Augmentation cystoplasty with gastrointestinal tissue is a relatively safe and effective way to restore bladder capacity. However, this treatment can be associated with several complications including infections, stone formation, metabolic abnormalities and carcinogenesis. Tissue engineering may provide an alternative approach, but current methods have shown substantial side effects and suboptimal results. This may be related to the lack of mechanical stimulation during preparation, which can lead to fibrosis and poor compliance [13, 24]. The bladder is continuously filled and emptied, resulting in continuous loading of the tissue. By mimicking these dynamics during preparation of tissue engineered constructs a better outcome may be achieved. In addition, scaffold survival is heavily dependent on the formation of a new vascular bed. This is especially important when considering that large constructs are needed for relevant augmentation. To solve this, multiple smaller scaffolds instead of one large scaffold may be used (Roelofs et al., submitted). Thus, implantation of multiple conditioned scaffolds may be an attractive alternative for bladder augmentation using gastro-intestinal tissue; an assumption that needs to be tested in patients.

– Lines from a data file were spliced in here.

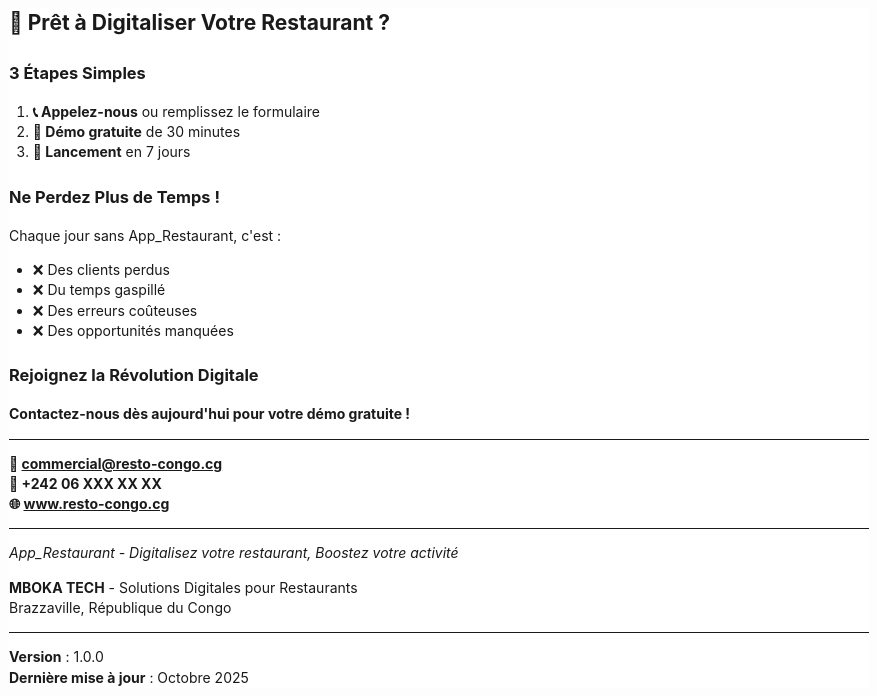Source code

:
## 🚀 Prêt à Digitaliser Votre Restaurant ?

### **3 Étapes Simples**

1. **📞 Appelez-nous** ou remplissez le formulaire
2. **🎥 Démo gratuite** de 30 minutes
3. **🚀 Lancement** en 7 jours

### **Ne Perdez Plus de Temps !**

Chaque jour sans App_Restaurant, c'est :
- ❌ Des clients perdus
- ❌ Du temps gaspillé
- ❌ Des erreurs coûteuses
- ❌ Des opportunités manquées

### **Rejoignez la Révolution Digitale**

**Contactez-nous dès aujourd'hui pour votre démo gratuite !**

---

**📧 commercial@resto-congo.cg**  
**📱 +242 06 XXX XX XX**  
**🌐 www.resto-congo.cg**

---

*App_Restaurant - Digitalisez votre restaurant, Boostez votre activité*

**MBOKA TECH** - Solutions Digitales pour Restaurants  
Brazzaville, République du Congo

---

**Version** : 1.0.0  
**Dernière mise à jour** : Octobre 2025
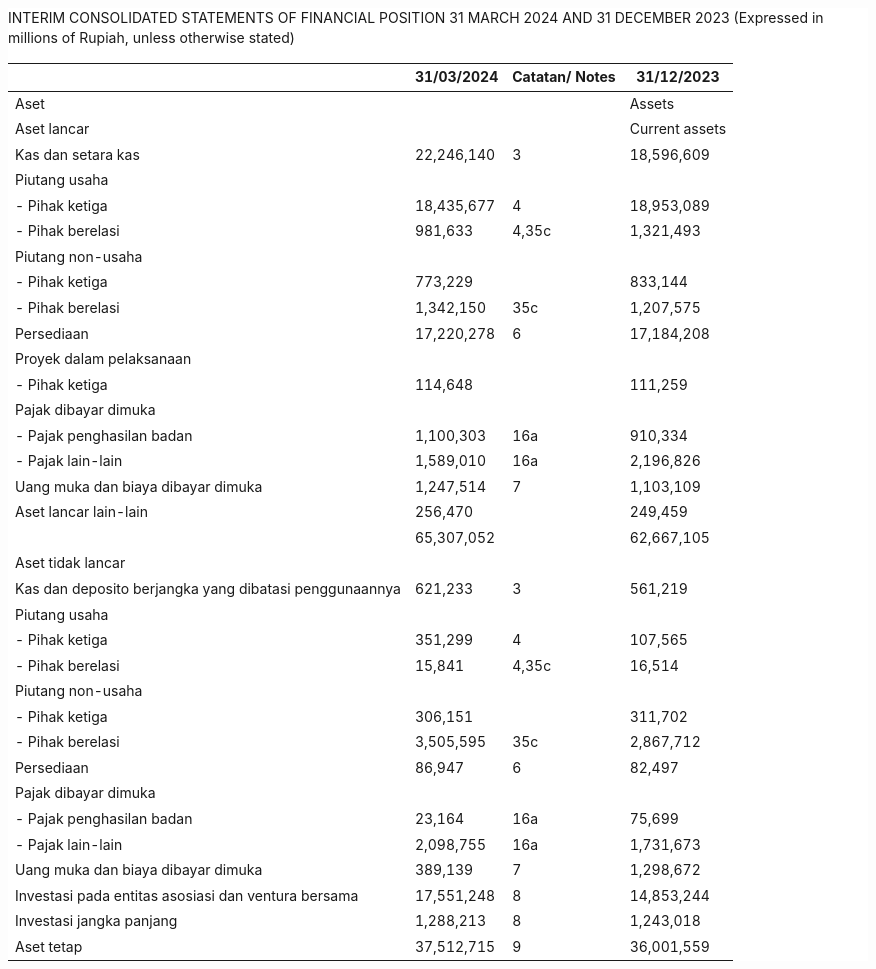 INTERIM CONSOLIDATED STATEMENTS OF FINANCIAL POSITION
31 MARCH 2024 AND 31 DECEMBER 2023
(Expressed in millions of Rupiah, unless otherwise stated)

| | 31/03/2024 | Catatan/ Notes | 31/12/2023 |
|---|---|---|---|
| Aset | | | Assets |
| Aset lancar | | | Current assets |
| Kas dan setara kas | 22,246,140 | 3 | 18,596,609 | Cash and cash equivalents |
| Piutang usaha | | | | Trade receivables |
| - Pihak ketiga | 18,435,677 | 4 | 18,953,089 | Third parties - |
| - Pihak berelasi | 981,633 | 4,35c | 1,321,493 | Related parties - |
| Piutang non-usaha | | | | Non-trade receivables |
| - Pihak ketiga | 773,229 | | 833,144 | Third parties - |
| - Pihak berelasi | 1,342,150 | 35c | 1,207,575 | Related parties - |
| Persediaan | 17,220,278 | 6 | 17,184,208 | Inventories |
| Proyek dalam pelaksanaan | | | | Project under construction |
| - Pihak ketiga | 114,648 | | 111,259 | Third parties |
| Pajak dibayar dimuka | | | | Prepaid taxes |
| - Pajak penghasilan badan | 1,100,303 | 16a | 910,334 | Corporate income taxes - |
| - Pajak lain-lain | 1,589,010 | 16a | 2,196,826 | Other taxes - |
| Uang muka dan biaya dibayar dimuka | 1,247,514 | 7 | 1,103,109 | Advances and prepayments |
| Aset lancar lain-lain | 256,470 | | 249,459 | Other current assets |
| | 65,307,052 | | 62,667,105 | |
| Aset tidak lancar | | | | Non-current assets |
| Kas dan deposito berjangka yang dibatasi penggunaannya | 621,233 | 3 | 561,219 | Restricted cash and time deposits |
| Piutang usaha | | | | Trade receivables |
| - Pihak ketiga | 351,299 | 4 | 107,565 | Third parties - |
| - Pihak berelasi | 15,841 | 4,35c | 16,514 | Related parties - |
| Piutang non-usaha | | | | Non-trade receivables |
| - Pihak ketiga | 306,151 | | 311,702 | Third parties - |
| - Pihak berelasi | 3,505,595 | 35c | 2,867,712 | Related parties - |
| Persediaan | 86,947 | 6 | 82,497 | Inventories |
| Pajak dibayar dimuka | | | | Prepaid taxes |
| - Pajak penghasilan badan | 23,164 | 16a | 75,699 | Corporate income tax - |
| - Pajak lain-lain | 2,098,755 | 16a | 1,731,673 | Other taxes - |
| Uang muka dan biaya dibayar dimuka | 389,139 | 7 | 1,298,672 | Advances and prepayments |
| Investasi pada entitas asosiasi dan ventura bersama | 17,551,248 | 8 | 14,853,244 | Investments in associates and joint ventures |
| Investasi jangka panjang | 1,288,213 | 8 | 1,243,018 | Long-term investments |
| Aset tetap | 37,512,715 | 9 | 36,001,559 | Fixed assets |
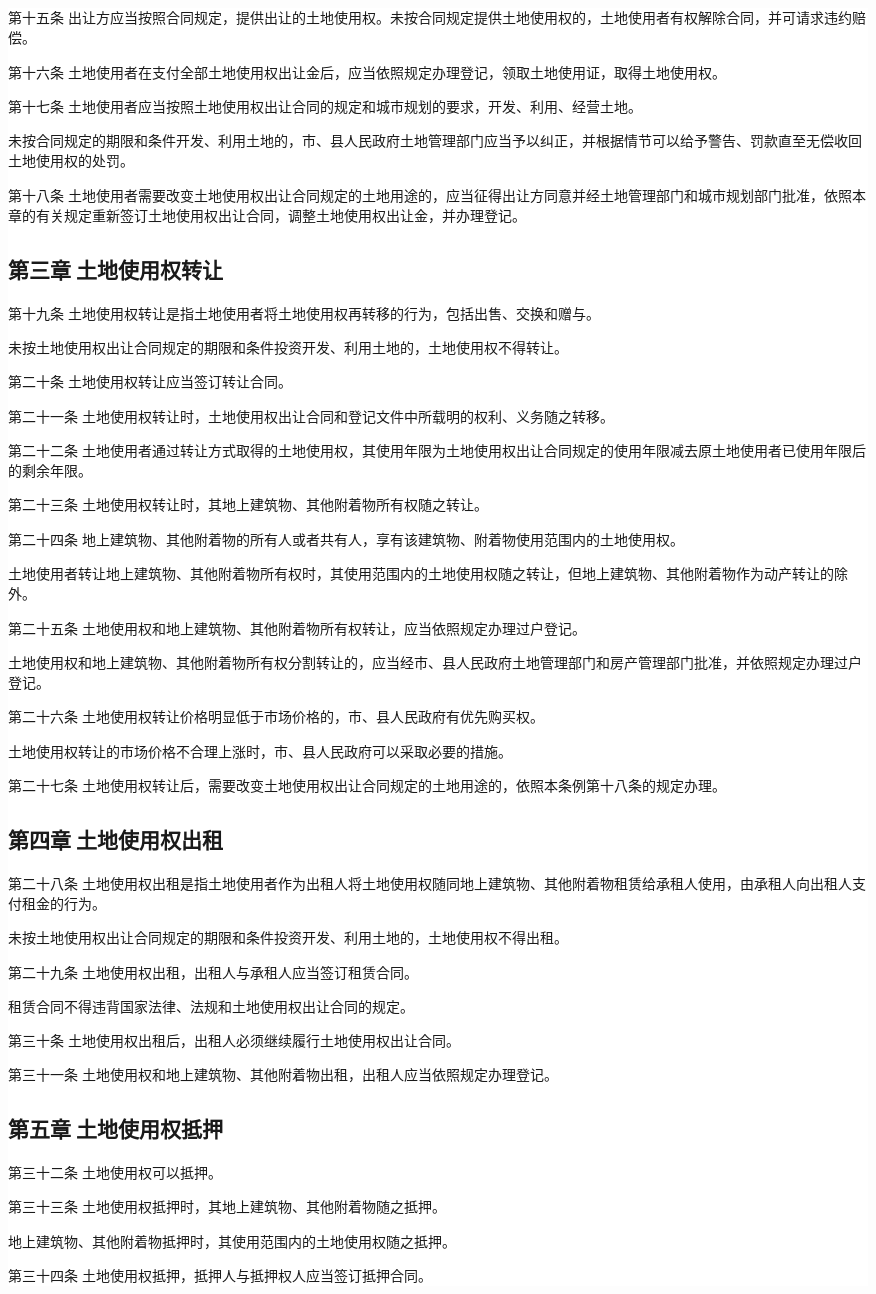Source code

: 第十五条 出让方应当按照合同规定，提供出让的土地使用权。未按合同规定提供土地使用权的，土地使用者有权解除合同，并可请求违约赔偿。

第十六条 土地使用者在支付全部土地使用权出让金后，应当依照规定办理登记，领取土地使用证，取得土地使用权。

第十七条 土地使用者应当按照土地使用权出让合同的规定和城市规划的要求，开发、利用、经营土地。

未按合同规定的期限和条件开发、利用土地的，市、县人民政府土地管理部门应当予以纠正，并根据情节可以给予警告、罚款直至无偿收回土地使用权的处罚。

第十八条 土地使用者需要改变土地使用权出让合同规定的土地用途的，应当征得出让方同意并经土地管理部门和城市规划部门批准，依照本章的有关规定重新签订土地使用权出让合同，调整土地使用权出让金，并办理登记。

## 第三章 土地使用权转让

第十九条 土地使用权转让是指土地使用者将土地使用权再转移的行为，包括出售、交换和赠与。

未按土地使用权出让合同规定的期限和条件投资开发、利用土地的，土地使用权不得转让。

第二十条 土地使用权转让应当签订转让合同。

第二十一条 土地使用权转让时，土地使用权出让合同和登记文件中所载明的权利、义务随之转移。

第二十二条 土地使用者通过转让方式取得的土地使用权，其使用年限为土地使用权出让合同规定的使用年限减去原土地使用者已使用年限后的剩余年限。

第二十三条 土地使用权转让时，其地上建筑物、其他附着物所有权随之转让。

第二十四条 地上建筑物、其他附着物的所有人或者共有人，享有该建筑物、附着物使用范围内的土地使用权。

土地使用者转让地上建筑物、其他附着物所有权时，其使用范围内的土地使用权随之转让，但地上建筑物、其他附着物作为动产转让的除外。

第二十五条 土地使用权和地上建筑物、其他附着物所有权转让，应当依照规定办理过户登记。

土地使用权和地上建筑物、其他附着物所有权分割转让的，应当经市、县人民政府土地管理部门和房产管理部门批准，并依照规定办理过户登记。

第二十六条 土地使用权转让价格明显低于市场价格的，市、县人民政府有优先购买权。

土地使用权转让的市场价格不合理上涨时，市、县人民政府可以采取必要的措施。

第二十七条 土地使用权转让后，需要改变土地使用权出让合同规定的土地用途的，依照本条例第十八条的规定办理。

## 第四章 土地使用权出租

第二十八条 土地使用权出租是指土地使用者作为出租人将土地使用权随同地上建筑物、其他附着物租赁给承租人使用，由承租人向出租人支付租金的行为。

未按土地使用权出让合同规定的期限和条件投资开发、利用土地的，土地使用权不得出租。

第二十九条 土地使用权出租，出租人与承租人应当签订租赁合同。

租赁合同不得违背国家法律、法规和土地使用权出让合同的规定。

第三十条 土地使用权出租后，出租人必须继续履行土地使用权出让合同。

第三十一条 土地使用权和地上建筑物、其他附着物出租，出租人应当依照规定办理登记。

## 第五章 土地使用权抵押

第三十二条 土地使用权可以抵押。

第三十三条 土地使用权抵押时，其地上建筑物、其他附着物随之抵押。

地上建筑物、其他附着物抵押时，其使用范围内的土地使用权随之抵押。

第三十四条 土地使用权抵押，抵押人与抵押权人应当签订抵押合同。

A potential drawback of the current study is that we only examined the effects of linear stretching on the cells while bladder filling causes a multi-directional strain. Whether multidirectional conditioning leads to a different outcome is unclear and bioreactor experiments along these lines may be of use. Moreover, a more physiological filling and contraction profile may be needed to create an optimally conditioned template. Finally, healthy bladder cells may not be available, and a different cell source may be required. Recently, stem cells derived from urine or adipose tissue have been successfully differentiated to functional smooth muscle cells for bladder tissue engineering applications. In addition, these stem cells can be harvested from the patient relatively easy, providing an autologous cell source [25, 26].

In summary, our results show that conditioning of collagen-based scaffolds by mechanical stimulation leads to more SMC with a more differentiated phenotype which may bypass difficulties related to poor SMC in-growth and muscle development in tissue engineered bladders. This brings us closer to our goal to engineer flexible tissues such as urinary bladder as an alternative to current graft tissues.